» Exercise brief
Repeat exactly, please, the opening lines of the data below, through and including the line where "photomicrograph demonstrates no" sits.

» Supplied data
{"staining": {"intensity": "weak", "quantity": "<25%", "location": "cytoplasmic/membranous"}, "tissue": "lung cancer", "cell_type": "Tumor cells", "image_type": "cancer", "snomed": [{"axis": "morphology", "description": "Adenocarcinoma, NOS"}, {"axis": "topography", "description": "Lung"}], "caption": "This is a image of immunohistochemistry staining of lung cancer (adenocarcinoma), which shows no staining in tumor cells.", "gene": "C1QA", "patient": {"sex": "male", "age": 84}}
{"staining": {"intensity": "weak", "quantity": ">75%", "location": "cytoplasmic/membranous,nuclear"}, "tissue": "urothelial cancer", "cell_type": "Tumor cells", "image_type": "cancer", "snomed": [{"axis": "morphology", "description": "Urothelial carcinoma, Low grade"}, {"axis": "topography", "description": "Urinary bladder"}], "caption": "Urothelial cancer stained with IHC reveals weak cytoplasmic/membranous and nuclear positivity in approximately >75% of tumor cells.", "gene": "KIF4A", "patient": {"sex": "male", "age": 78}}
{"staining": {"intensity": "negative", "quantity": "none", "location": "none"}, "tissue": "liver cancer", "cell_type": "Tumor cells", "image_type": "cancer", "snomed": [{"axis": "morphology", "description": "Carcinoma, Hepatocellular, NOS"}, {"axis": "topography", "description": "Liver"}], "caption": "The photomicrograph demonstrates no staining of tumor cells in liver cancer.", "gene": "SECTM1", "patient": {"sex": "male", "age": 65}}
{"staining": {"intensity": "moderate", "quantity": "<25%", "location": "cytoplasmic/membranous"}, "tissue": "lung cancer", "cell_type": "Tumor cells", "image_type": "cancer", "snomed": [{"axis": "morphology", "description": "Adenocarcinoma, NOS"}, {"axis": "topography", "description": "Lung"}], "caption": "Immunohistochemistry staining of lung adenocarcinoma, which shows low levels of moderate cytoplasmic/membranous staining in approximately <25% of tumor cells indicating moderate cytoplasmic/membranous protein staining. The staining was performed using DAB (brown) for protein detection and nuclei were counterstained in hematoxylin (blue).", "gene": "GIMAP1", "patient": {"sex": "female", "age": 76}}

» Solution
{"staining": {"intensity": "weak", "quantity": "<25%", "location": "cytoplasmic/membranous"}, "tissue": "lung cancer", "cell_type": "Tumor cells", "image_type": "cancer", "snomed": [{"axis": "morphology", "description": "Adenocarcinoma, NOS"}, {"axis": "topography", "description": "Lung"}], "caption": "This is a image of immunohistochemistry staining of lung cancer (adenocarcinoma), which shows no staining in tumor cells.", "gene": "C1QA", "patient": {"sex": "male", "age": 84}}
{"staining": {"intensity": "weak", "quantity": ">75%", "location": "cytoplasmic/membranous,nuclear"}, "tissue": "urothelial cancer", "cell_type": "Tumor cells", "image_type": "cancer", "snomed": [{"axis": "morphology", "description": "Urothelial carcinoma, Low grade"}, {"axis": "topography", "description": "Urinary bladder"}], "caption": "Urothelial cancer stained with IHC reveals weak cytoplasmic/membranous and nuclear positivity in approximately >75% of tumor cells.", "gene": "KIF4A", "patient": {"sex": "male", "age": 78}}
{"staining": {"intensity": "negative", "quantity": "none", "location": "none"}, "tissue": "liver cancer", "cell_type": "Tumor cells", "image_type": "cancer", "snomed": [{"axis": "morphology", "description": "Carcinoma, Hepatocellular, NOS"}, {"axis": "topography", "description": "Liver"}], "caption": "The photomicrograph demonstrates no staining of tumor cells in liver cancer.", "gene": "SECTM1", "patient": {"sex": "male", "age": 65}}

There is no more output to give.